▸ **What is being asked**: Filter the entries that follow, copying every line in which the word "oeste" appears.

▸ **Provided information**:

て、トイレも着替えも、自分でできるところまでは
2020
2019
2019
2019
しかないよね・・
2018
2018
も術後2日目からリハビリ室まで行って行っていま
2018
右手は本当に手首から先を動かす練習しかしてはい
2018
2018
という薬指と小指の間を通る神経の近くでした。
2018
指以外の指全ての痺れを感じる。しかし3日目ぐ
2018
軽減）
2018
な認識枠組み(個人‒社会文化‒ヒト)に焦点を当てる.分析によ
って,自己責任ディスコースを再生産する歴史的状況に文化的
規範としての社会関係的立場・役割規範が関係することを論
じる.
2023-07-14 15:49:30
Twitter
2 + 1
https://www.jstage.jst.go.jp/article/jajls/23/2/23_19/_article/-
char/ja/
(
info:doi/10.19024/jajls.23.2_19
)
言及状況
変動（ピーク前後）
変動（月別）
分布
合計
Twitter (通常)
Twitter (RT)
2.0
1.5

--

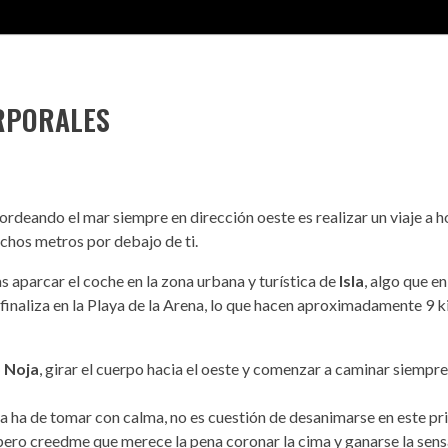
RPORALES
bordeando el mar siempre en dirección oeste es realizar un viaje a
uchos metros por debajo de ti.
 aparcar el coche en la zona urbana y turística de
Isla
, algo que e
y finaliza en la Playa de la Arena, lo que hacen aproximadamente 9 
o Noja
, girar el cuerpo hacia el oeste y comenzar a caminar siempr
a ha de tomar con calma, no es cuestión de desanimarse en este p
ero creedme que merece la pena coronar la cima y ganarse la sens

▸ **Response area**:
bordeando el mar siempre en dirección oeste es realizar un viaje a
, girar el cuerpo hacia el oeste y comenzar a caminar siempr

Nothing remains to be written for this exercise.